Rebecchi Fabrizio, Allaix Marco E, Patti Marco G, Schlottmann Francisco, Morino Mario
Fabrizio Rebecchi, Marco E Allaix, Mario Morino, Department of Surgical Sciences, University of Torino, 10126 Torino, Italy.
World J Gastroenterol. 2017 Apr 7;23(13):2269-2275. doi: 10.3748/wjg.v23.i13.2269.
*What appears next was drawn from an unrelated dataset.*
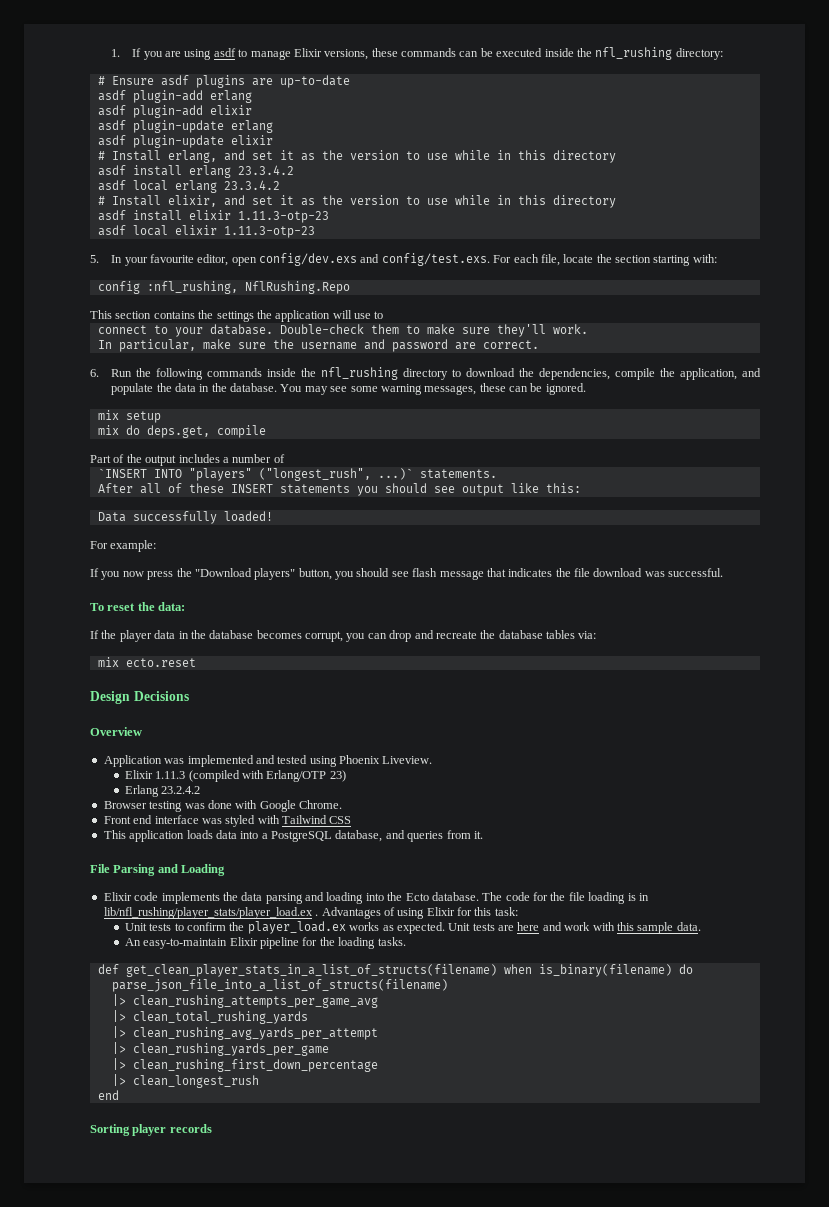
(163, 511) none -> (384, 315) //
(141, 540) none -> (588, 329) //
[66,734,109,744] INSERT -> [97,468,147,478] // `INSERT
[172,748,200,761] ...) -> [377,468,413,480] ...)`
Laparoscopic sleeve gastrectomy (LSG) has reached wide popularity during the last 15 years, due to the limited morbidity and mortality rates, and the very good weight loss results and effects on comorbid conditions. However, there are concerns regarding the effects of LSG on gastroesophageal reflux disease (GERD). The interpretation of the current evidence is challenged by the fact that the LSG technique is not standardized, and most studies investigate the presence of GERD by assessing symptoms and the use of acid reducing medications only. A few studies objectively investigated gastroesophageal function and the reflux profile by esophageal manometry and 24-h pH monitoring, reporting postoperative normalization of esophageal acid exposure in up to 85% of patients with preoperative GERD, and occurrence of de novo GERD in about 5% of cases. There is increasing evidence showing the key role of the surgical technique on the incidence of postoperative GERD. Main technical issues are a relative narrowing of the mid portion of the gastric sleeve, a redundant upper part of the sleeve (both depending on the angle under which the sleeve is stapled), and the presence of a hiatal hernia. Concomitant hiatal hernia repair is recommended. To date, either medical therapy with proton pump inhibitors or conversion of LSG to laparoscopic Roux-en-Y gastric bypass are the available options for the management of GERD after LSG. Recently, new minimally invasive approaches have been proposed in patients with GERD and hypotensive LES: the LINX Reflux Management System procedure and the Stretta procedure. Large studies are needed to assess the safety and long-term efficacy of these new approaches. In conclusion, the recent publication of pH monitoring data and the new insights in the association between sleeve morphology and GERD control have led to a wider acceptance of LSG as bariatric procedure also in obese patients with GERD, as recently stated in the 5 International Consensus Conference on sleeve gastrectomy.
在过去15年中,腹腔镜袖状胃切除术(LSG)已广泛普及,这归因于其较低的发病率和死亡率,以及良好的减重效果和对合并症的改善作用。然而,人们对LSG对胃食管反流病(GERD)的影响仍存在担忧。由于LSG技术尚未标准化,且大多数研究仅通过评估症状和使用抑酸药物来调查GERD的存在,这使得对现有证据的解读面临挑战。少数研究通过食管测压和24小时pH监测客观地研究了胃食管功能和反流情况,报告称术前患有GERD的患者中,高达85%术后食管酸暴露恢复正常,约5%的病例出现新发GERD。越来越多的证据表明手术技术对术后GERD发生率起着关键作用。主要技术问题包括胃袖状中段相对狭窄、袖状上部冗余(两者均取决于袖状胃的缝合角度)以及存在食管裂孔疝。建议同时进行食管裂孔疝修补术。迄今为止,对于LSG术后GERD的治疗,可用的选择包括使用质子泵抑制剂进行药物治疗或将LSG转换为腹腔镜Roux-en-Y胃旁路术。最近,针对GERD和低压力下食管括约肌(LES)的患者,提出了新的微创方法:LINX反流管理系统手术和Stretta手术。需要进行大规模研究来评估这些新方法的安全性和长期疗效。总之,最近pH监测数据的公布以及对袖状胃形态与GERD控制之间关联的新认识,使得LSG作为一种减肥手术在患有GERD的肥胖患者中也得到了更广泛的认可,正如最近在第五届袖状胃切除术国际共识会议中所指出的那样。